● Work task
In the listing below, find the line containing "In Crete, in Sparta, nor in Thessaly." and the line containing "The rite of". Repeat exactly those two lines and every line between them, nothing more.
(Records for processing begins)
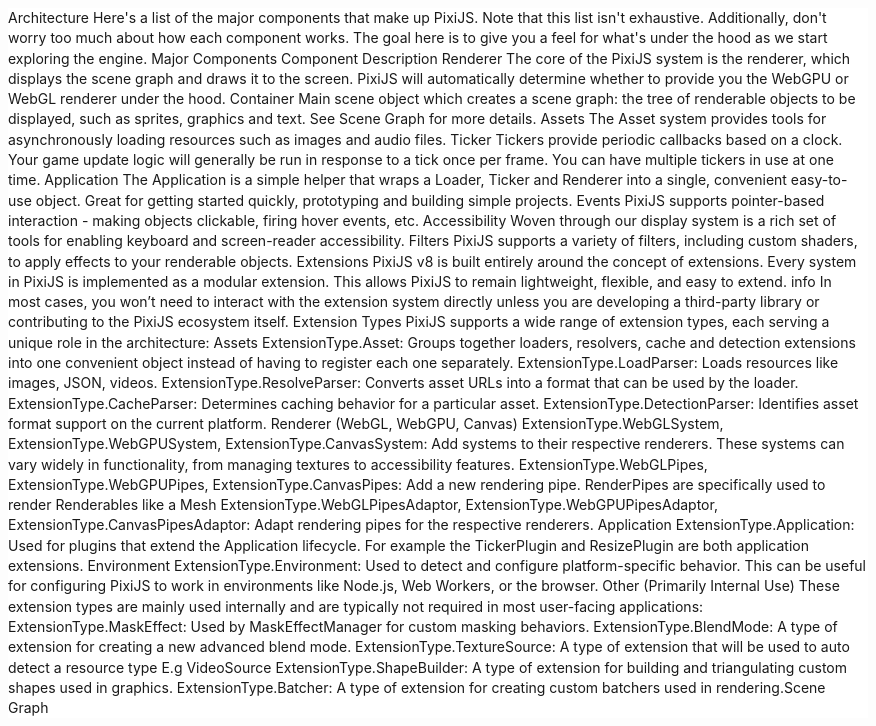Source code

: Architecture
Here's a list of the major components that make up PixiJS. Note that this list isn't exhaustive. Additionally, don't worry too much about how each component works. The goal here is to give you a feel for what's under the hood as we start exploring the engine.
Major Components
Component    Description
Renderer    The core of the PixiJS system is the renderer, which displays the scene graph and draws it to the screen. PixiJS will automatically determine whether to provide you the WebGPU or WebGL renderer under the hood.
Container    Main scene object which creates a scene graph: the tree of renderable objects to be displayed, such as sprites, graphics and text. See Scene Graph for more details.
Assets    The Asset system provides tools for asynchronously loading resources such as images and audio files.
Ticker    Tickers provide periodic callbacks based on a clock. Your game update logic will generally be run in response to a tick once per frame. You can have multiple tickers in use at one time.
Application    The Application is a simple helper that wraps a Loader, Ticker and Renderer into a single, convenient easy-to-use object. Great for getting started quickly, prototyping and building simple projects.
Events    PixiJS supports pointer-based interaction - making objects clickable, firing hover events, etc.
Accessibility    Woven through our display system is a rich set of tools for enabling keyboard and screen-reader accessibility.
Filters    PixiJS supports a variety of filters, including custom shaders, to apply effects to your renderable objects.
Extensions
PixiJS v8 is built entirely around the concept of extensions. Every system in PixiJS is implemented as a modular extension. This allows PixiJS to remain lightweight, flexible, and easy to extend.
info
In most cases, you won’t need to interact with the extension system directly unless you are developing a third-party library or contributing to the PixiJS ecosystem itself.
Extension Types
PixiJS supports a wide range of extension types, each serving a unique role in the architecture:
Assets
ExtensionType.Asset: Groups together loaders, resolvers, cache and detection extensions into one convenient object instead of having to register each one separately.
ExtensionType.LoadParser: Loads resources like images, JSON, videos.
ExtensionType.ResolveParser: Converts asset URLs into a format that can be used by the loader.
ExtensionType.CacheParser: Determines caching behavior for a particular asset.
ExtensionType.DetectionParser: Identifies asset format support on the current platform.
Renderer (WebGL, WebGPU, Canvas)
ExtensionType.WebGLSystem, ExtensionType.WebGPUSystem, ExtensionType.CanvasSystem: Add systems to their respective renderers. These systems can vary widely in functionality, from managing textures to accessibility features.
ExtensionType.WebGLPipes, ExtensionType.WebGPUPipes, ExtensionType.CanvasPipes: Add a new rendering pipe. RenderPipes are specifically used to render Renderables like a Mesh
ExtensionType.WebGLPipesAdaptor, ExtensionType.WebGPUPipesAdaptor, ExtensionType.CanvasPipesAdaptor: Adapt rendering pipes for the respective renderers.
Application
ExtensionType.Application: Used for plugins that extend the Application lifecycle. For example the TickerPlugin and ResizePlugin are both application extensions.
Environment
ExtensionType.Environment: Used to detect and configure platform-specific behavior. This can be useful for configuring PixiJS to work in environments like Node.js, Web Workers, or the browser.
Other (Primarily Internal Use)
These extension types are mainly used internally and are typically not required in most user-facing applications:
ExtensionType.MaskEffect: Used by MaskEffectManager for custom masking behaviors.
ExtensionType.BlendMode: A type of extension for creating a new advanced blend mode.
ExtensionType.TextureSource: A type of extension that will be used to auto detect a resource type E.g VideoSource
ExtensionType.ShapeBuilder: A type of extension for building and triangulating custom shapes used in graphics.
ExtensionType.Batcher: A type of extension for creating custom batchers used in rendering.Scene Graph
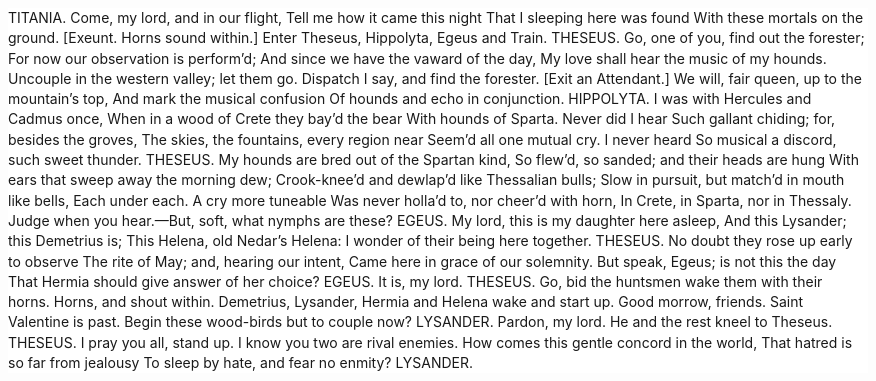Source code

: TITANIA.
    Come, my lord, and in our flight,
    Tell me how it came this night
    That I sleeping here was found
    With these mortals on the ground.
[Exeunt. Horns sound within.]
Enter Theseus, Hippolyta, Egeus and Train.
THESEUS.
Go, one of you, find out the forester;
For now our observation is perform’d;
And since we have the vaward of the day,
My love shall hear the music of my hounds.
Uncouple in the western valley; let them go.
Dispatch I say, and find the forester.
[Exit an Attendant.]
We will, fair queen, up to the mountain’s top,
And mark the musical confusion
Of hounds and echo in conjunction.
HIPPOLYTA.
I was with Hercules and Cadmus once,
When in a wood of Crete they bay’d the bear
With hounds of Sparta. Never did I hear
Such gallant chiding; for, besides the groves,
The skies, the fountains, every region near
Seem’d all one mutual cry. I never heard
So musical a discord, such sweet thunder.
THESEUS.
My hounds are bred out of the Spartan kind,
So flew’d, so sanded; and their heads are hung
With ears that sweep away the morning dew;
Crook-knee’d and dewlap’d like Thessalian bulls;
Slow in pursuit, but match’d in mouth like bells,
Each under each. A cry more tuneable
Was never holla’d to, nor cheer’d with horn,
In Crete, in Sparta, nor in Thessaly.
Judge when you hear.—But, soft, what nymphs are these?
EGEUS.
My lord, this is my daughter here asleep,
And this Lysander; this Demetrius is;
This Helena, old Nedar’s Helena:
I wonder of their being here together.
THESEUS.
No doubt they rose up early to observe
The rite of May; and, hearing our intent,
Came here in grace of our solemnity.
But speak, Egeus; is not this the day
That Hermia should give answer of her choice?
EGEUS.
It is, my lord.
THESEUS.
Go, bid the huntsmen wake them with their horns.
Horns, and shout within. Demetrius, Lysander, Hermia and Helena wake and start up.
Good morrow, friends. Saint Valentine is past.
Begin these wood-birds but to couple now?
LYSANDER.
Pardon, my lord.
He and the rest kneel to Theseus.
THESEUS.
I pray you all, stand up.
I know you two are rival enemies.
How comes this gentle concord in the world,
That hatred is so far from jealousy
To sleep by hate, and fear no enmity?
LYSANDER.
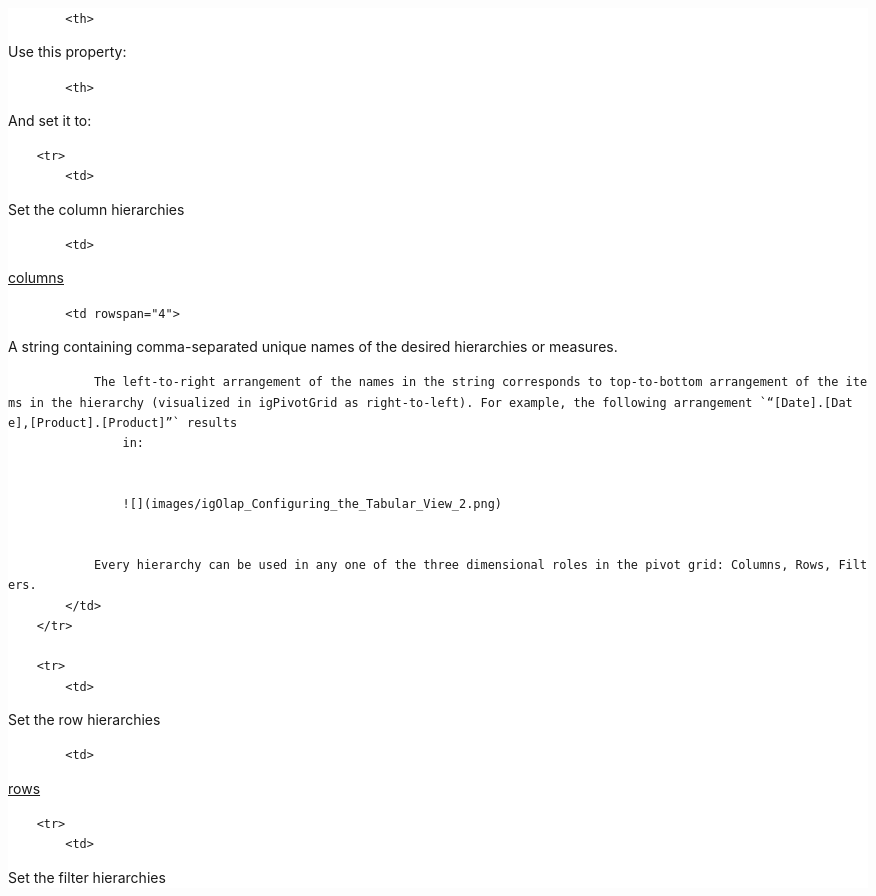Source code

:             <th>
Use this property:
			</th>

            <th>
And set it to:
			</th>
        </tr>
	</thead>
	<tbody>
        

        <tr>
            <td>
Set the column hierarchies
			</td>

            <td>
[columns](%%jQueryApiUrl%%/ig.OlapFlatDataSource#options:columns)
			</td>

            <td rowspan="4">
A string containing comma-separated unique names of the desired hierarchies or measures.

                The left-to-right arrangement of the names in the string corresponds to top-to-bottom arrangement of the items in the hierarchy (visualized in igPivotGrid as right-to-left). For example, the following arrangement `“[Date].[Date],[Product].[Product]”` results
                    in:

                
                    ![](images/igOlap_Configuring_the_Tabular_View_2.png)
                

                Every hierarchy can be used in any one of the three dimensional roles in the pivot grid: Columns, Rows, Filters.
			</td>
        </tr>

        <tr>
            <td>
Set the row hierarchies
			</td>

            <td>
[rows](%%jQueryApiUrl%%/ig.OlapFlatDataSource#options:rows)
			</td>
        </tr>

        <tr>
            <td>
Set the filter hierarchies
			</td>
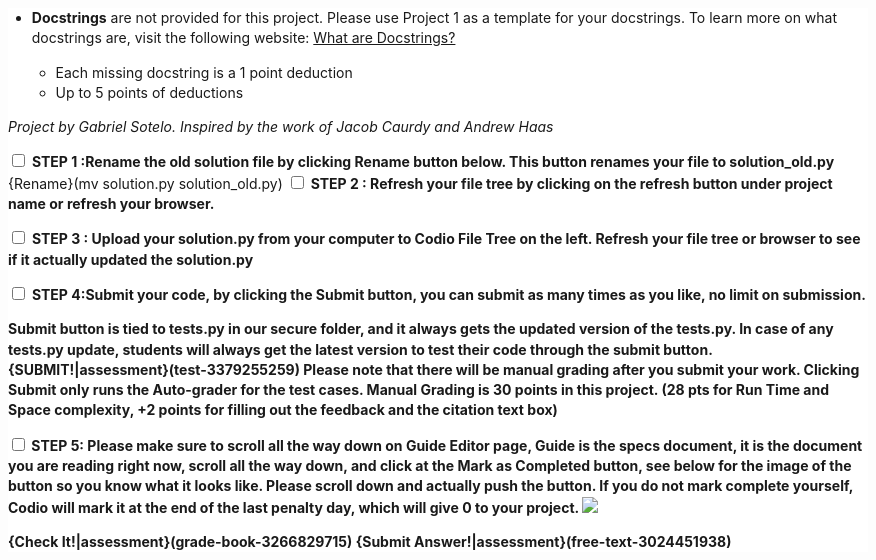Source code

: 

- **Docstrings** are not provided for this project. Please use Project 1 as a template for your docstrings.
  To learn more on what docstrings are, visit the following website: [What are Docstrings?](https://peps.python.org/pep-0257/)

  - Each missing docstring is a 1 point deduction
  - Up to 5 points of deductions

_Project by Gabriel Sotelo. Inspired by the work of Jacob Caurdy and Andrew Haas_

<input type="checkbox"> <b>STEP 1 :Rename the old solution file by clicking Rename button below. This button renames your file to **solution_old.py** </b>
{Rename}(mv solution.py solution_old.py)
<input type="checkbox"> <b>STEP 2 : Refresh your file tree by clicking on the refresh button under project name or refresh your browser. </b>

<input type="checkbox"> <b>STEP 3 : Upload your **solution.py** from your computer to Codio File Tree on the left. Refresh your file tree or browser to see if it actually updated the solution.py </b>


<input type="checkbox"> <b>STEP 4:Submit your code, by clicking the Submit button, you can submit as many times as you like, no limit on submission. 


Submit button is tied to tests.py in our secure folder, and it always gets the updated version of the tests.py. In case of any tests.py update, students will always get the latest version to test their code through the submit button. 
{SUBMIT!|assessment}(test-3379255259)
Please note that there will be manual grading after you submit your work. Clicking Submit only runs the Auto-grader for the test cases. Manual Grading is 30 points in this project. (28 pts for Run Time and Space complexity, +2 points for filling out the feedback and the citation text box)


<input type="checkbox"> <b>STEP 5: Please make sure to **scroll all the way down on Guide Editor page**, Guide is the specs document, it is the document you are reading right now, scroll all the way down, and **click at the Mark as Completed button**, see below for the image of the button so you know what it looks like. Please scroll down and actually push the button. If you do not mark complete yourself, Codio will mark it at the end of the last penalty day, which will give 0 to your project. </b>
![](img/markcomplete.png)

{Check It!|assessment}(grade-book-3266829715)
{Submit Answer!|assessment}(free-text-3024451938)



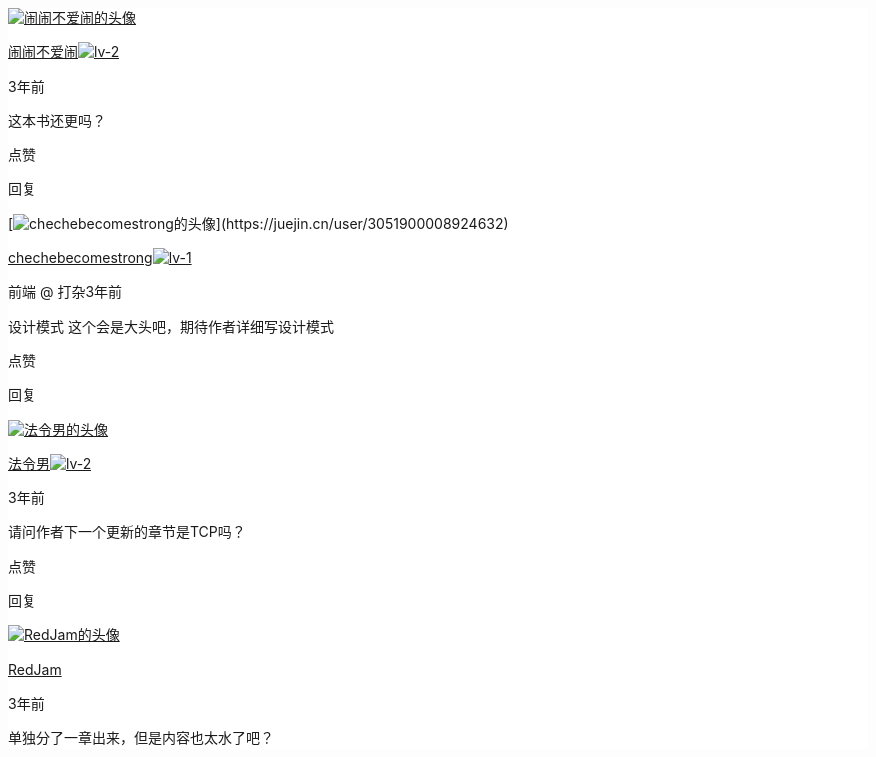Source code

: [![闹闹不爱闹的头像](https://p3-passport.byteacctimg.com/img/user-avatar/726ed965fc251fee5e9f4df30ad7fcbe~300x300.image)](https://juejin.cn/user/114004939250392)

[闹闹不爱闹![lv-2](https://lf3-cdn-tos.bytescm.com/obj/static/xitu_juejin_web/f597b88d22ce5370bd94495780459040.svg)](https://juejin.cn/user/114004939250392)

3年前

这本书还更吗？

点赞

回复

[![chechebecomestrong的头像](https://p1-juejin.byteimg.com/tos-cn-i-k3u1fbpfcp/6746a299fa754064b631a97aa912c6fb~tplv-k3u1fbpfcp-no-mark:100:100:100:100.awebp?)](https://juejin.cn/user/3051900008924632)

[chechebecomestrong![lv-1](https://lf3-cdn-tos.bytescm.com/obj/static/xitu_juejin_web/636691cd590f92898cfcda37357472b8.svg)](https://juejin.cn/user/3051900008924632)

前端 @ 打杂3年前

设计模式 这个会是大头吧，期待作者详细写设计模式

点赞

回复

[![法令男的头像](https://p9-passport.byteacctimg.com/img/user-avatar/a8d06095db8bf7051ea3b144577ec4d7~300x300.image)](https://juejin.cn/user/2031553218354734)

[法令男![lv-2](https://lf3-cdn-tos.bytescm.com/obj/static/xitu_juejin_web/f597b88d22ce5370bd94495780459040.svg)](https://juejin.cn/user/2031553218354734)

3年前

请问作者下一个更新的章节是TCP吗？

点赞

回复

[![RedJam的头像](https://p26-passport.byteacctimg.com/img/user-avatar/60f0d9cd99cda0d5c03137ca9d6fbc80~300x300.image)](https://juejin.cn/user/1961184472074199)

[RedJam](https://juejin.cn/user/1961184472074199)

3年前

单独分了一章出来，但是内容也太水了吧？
(Records for processing ends)
● Result below
In Crete, in Sparta, nor in Thessaly.
Judge when you hear.—But, soft, what nymphs are these?
EGEUS.
My lord, this is my daughter here asleep,
And this Lysander; this Demetrius is;
This Helena, old Nedar’s Helena:
I wonder of their being here together.
THESEUS.
No doubt they rose up early to observe
The rite of May; and, hearing our intent,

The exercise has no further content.